WORK ITEM: Though the records contain pictures, copy none of them; repeat exactly the lines from the one with "ring pip: (314, 235)" to the end.

WORKING DATA:

====================

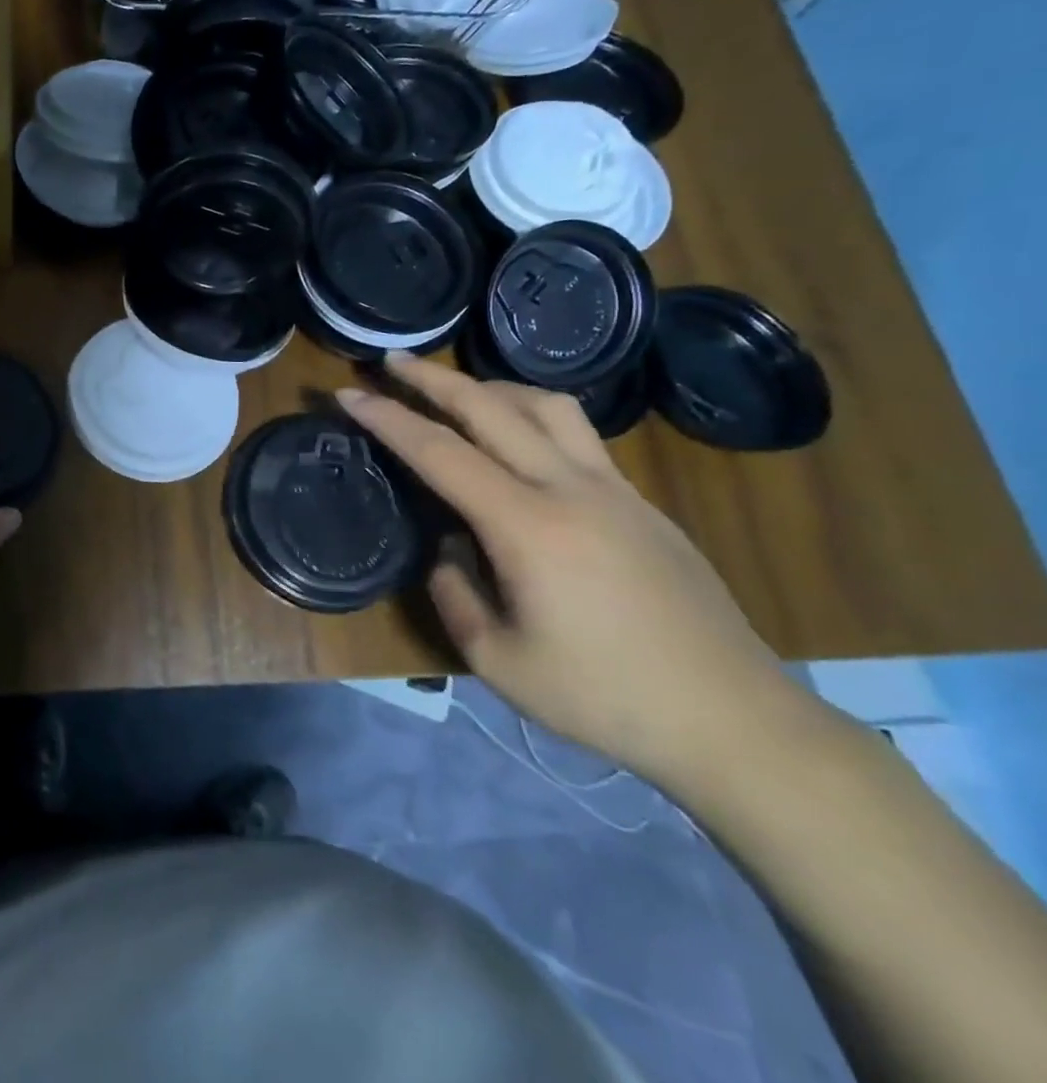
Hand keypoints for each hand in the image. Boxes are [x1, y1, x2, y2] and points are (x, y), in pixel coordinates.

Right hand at [339, 356, 805, 781]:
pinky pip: (577, 433)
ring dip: (490, 386)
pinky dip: (531, 414)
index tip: (348, 395)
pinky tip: (518, 440)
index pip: (439, 453)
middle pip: (491, 407)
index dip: (387, 419)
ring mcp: (614, 489)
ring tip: (456, 390)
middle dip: (432, 378)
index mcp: (526, 526)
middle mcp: (570, 488)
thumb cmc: (604, 698)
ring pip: (546, 405)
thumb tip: (451, 550)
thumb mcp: (497, 659)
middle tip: (391, 360)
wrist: (734, 722)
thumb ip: (455, 592)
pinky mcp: (642, 503)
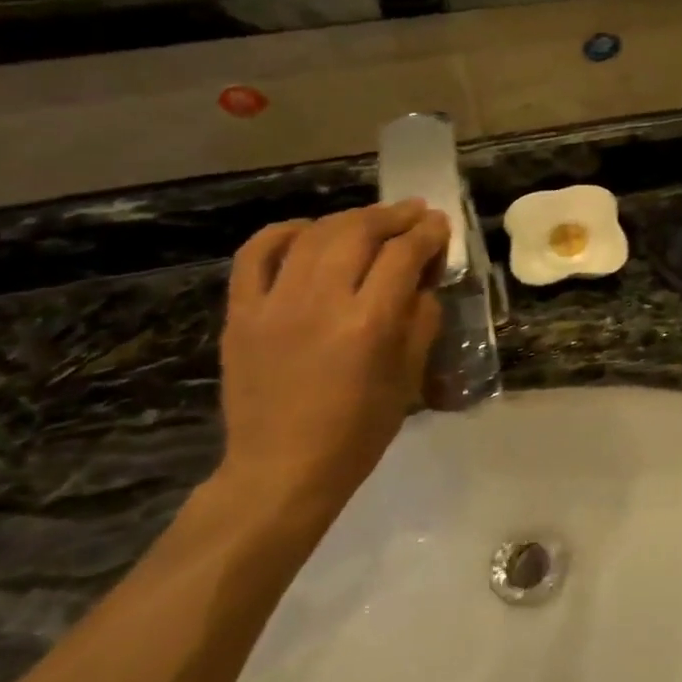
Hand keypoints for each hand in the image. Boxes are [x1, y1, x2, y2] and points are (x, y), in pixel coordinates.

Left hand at [216, 202, 447, 519]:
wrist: (282, 469)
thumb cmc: (359, 431)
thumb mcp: (409, 377)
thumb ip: (421, 320)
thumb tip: (420, 280)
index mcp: (370, 324)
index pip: (403, 255)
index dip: (428, 233)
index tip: (440, 224)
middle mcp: (321, 302)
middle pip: (359, 232)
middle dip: (393, 216)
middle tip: (414, 212)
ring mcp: (274, 304)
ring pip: (314, 235)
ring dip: (349, 218)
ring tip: (372, 219)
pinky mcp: (241, 313)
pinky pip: (256, 254)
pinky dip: (283, 232)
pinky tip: (306, 231)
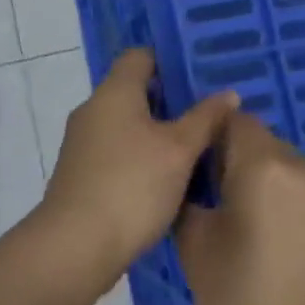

====================

RESPONSE TO THIS TASK:
ring pip: (314, 235)
ring dip: (349, 218)
ring tip: (372, 219)
pinky mcp: (241, 313)
pinky pip: (256, 254)
pinky dip: (283, 232)
pinky tip: (306, 231)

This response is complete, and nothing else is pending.